What is being asked:
Repeat exactly, and only, the lines of the entries below from the one with "(Mindestabstand 50 Meter) ab sofort für den" through the one with "следите за главными", both ends included.

Data provided below:

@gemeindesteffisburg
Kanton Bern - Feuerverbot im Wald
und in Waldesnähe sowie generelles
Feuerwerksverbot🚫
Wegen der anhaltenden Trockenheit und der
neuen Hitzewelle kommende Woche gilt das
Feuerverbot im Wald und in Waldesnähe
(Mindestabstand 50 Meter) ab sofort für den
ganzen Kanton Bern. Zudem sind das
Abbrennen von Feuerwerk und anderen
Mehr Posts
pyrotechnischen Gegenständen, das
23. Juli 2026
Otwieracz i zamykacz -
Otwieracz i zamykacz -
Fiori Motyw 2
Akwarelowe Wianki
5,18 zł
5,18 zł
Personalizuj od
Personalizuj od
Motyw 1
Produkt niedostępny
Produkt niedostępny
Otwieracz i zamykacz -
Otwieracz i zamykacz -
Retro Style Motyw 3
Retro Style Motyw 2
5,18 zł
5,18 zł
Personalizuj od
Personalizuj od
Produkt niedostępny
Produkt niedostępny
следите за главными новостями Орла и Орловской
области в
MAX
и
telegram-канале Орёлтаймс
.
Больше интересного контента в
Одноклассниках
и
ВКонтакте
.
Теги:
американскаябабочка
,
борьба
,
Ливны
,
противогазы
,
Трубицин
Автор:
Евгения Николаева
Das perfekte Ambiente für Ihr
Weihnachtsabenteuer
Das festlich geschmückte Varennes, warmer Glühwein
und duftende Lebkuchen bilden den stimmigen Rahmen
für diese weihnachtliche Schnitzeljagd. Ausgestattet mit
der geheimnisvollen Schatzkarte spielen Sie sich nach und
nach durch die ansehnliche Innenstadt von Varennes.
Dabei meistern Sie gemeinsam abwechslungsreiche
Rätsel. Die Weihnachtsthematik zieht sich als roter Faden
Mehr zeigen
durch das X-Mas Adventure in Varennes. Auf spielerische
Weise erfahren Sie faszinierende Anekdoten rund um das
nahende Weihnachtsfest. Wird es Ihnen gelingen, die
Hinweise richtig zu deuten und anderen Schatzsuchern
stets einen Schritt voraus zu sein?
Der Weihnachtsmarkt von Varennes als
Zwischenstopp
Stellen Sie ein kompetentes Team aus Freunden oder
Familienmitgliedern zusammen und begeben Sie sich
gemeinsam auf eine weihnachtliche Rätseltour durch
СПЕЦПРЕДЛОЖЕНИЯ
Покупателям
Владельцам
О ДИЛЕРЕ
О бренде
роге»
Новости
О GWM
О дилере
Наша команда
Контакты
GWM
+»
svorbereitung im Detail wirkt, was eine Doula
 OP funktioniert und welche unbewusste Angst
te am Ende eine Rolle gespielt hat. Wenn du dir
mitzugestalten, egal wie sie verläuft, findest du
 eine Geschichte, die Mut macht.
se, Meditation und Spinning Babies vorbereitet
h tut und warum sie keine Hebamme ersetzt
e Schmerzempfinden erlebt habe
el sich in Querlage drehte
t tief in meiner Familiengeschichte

End of Data provided.
Data provided below:

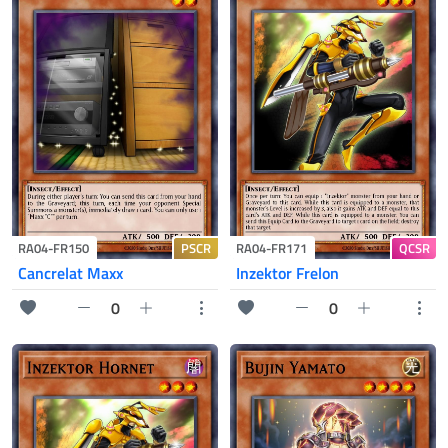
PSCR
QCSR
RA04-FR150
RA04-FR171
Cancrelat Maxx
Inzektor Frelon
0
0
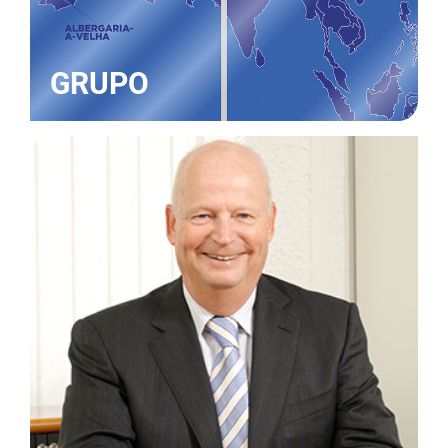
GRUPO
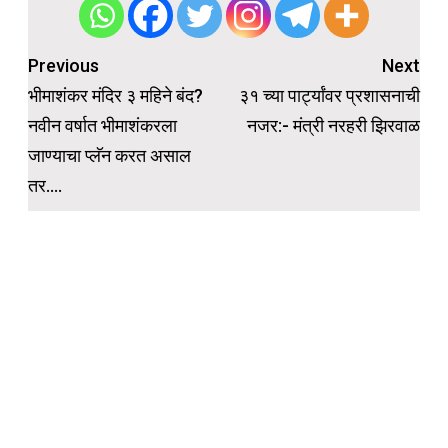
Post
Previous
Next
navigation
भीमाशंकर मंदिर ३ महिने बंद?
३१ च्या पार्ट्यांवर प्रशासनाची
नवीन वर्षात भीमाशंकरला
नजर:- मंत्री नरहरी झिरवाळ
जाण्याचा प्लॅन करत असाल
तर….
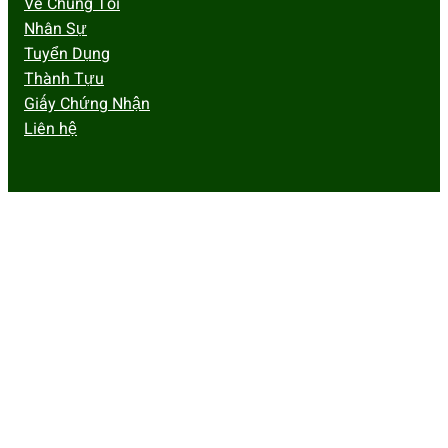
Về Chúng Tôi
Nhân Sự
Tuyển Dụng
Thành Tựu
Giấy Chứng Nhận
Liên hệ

End of Data provided.

Written response:
(Mindestabstand 50 Meter) ab sofort für den
ganzen Kanton Bern. Zudem sind das
Abbrennen von Feuerwerk und anderen
Mehr Posts
pyrotechnischen Gegenständen, das
23. Juli 2026
Otwieracz i zamykacz -
Otwieracz i zamykacz -
Fiori Motyw 2
Akwarelowe Wianki
5,18 zł
5,18 zł
Personalizuj od
Personalizuj od
Motyw 1
Produkt niedostępny
Produkt niedostępny
Otwieracz i zamykacz -
Otwieracz i zamykacz -
Retro Style Motyw 3
Retro Style Motyw 2
5,18 zł
5,18 zł
Personalizuj od
Personalizuj od
Produkt niedostępny
Produkt niedostępny
следите за главными новостями Орла и Орловской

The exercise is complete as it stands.